| Problem statement |
Images stay out. Everything else in the records is repeated exactly.
::::::::::
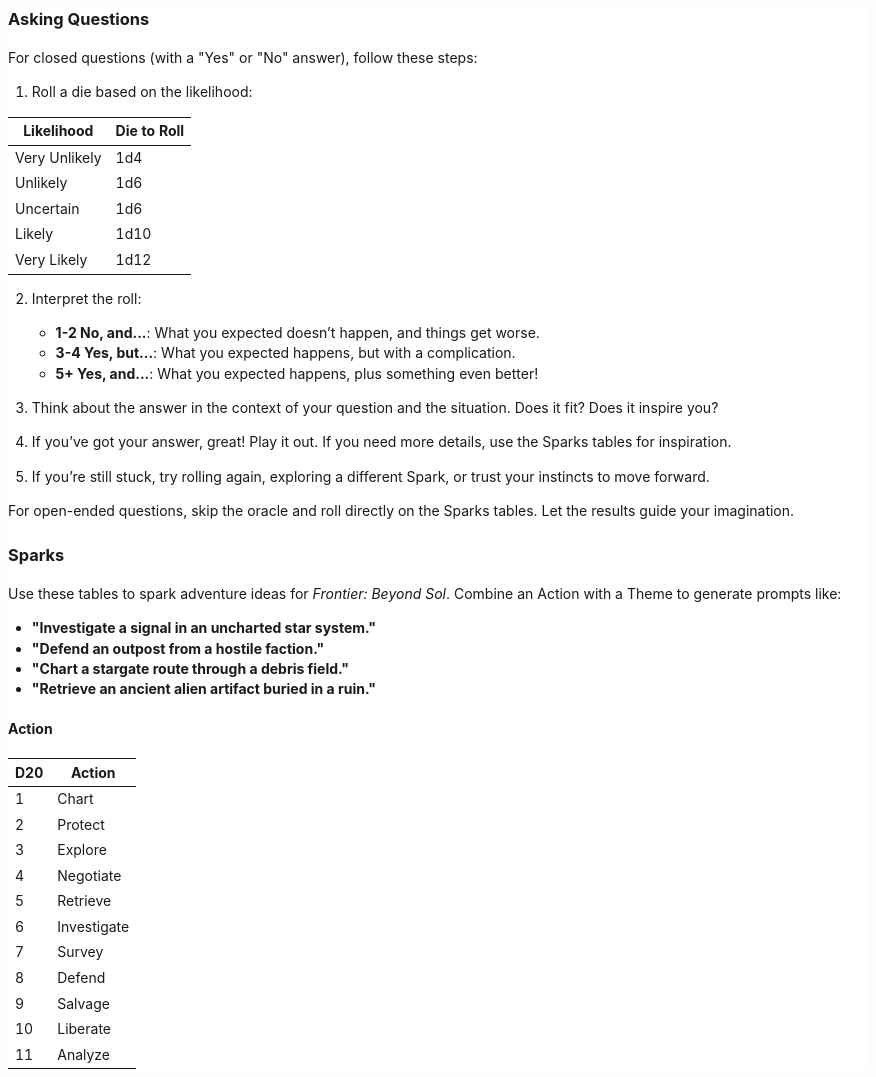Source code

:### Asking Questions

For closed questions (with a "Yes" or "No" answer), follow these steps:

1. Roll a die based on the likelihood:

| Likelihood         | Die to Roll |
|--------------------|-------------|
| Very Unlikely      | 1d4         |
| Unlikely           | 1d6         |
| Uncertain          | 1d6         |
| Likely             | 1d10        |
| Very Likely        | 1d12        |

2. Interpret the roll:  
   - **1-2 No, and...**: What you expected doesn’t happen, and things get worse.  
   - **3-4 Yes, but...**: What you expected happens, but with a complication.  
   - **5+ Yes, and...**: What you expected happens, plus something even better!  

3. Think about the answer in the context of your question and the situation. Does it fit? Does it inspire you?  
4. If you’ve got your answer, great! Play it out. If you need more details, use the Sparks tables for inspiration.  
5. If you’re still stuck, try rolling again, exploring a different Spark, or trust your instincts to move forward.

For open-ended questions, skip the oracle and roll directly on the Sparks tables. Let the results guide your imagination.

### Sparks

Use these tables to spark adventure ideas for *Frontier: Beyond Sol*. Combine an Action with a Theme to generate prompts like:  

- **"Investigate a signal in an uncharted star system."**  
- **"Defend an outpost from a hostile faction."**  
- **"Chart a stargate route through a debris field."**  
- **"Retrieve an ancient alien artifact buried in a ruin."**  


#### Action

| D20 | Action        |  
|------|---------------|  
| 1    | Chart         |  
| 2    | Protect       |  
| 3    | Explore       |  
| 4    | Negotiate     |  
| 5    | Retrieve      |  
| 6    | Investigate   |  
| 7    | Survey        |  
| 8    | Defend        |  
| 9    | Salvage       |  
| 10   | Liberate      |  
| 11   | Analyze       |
::::::::::
| Exercise response |
Source code

:### Asking Questions

For closed questions (with a "Yes" or "No" answer), follow these steps:

1. Roll a die based on the likelihood:

| Likelihood         | Die to Roll |
|--------------------|-------------|
| Very Unlikely      | 1d4         |
| Unlikely           | 1d6         |
| Uncertain          | 1d6         |
| Likely             | 1d10        |
| Very Likely        | 1d12        |

2. Interpret the roll:  
   - **1-2 No, and...**: What you expected doesn’t happen, and things get worse.  
   - **3-4 Yes, but...**: What you expected happens, but with a complication.  
   - **5+ Yes, and...**: What you expected happens, plus something even better!  

3. Think about the answer in the context of your question and the situation. Does it fit? Does it inspire you?  
4. If you’ve got your answer, great! Play it out. If you need more details, use the Sparks tables for inspiration.  
5. If you’re still stuck, try rolling again, exploring a different Spark, or trust your instincts to move forward.

For open-ended questions, skip the oracle and roll directly on the Sparks tables. Let the results guide your imagination.

### Sparks

Use these tables to spark adventure ideas for *Frontier: Beyond Sol*. Combine an Action with a Theme to generate prompts like:  

- **"Investigate a signal in an uncharted star system."**  
- **"Defend an outpost from a hostile faction."**  
- **"Chart a stargate route through a debris field."**  
- **"Retrieve an ancient alien artifact buried in a ruin."**  


#### Action

| D20 | Action        |  
|------|---------------|  
| 1    | Chart         |  
| 2    | Protect       |  
| 3    | Explore       |  
| 4    | Negotiate     |  
| 5    | Retrieve      |  
| 6    | Investigate   |  
| 7    | Survey        |  
| 8    | Defend        |  
| 9    | Salvage       |  
| 10   | Liberate      |  
| 11   | Analyze       |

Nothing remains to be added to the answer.